Job ::
In the entries below, find the lines that contain the word "iespējams" and copy them.

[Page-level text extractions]
--
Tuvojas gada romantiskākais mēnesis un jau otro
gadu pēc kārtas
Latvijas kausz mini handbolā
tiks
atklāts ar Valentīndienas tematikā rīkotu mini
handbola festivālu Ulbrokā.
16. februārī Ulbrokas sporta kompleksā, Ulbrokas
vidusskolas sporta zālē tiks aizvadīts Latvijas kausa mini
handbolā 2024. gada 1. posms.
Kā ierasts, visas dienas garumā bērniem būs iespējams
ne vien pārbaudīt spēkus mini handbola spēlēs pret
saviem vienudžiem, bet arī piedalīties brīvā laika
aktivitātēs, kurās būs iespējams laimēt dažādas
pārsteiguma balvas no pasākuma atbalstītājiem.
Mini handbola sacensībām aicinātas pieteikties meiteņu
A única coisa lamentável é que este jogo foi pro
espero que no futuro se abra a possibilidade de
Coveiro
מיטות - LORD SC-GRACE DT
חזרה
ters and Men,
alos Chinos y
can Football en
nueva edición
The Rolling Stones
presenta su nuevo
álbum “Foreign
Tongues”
--
Expected answer ::
Kā ierasts, visas dienas garumā bērniem būs iespējams
aktivitātēs, kurās būs iespējams laimēt dažādas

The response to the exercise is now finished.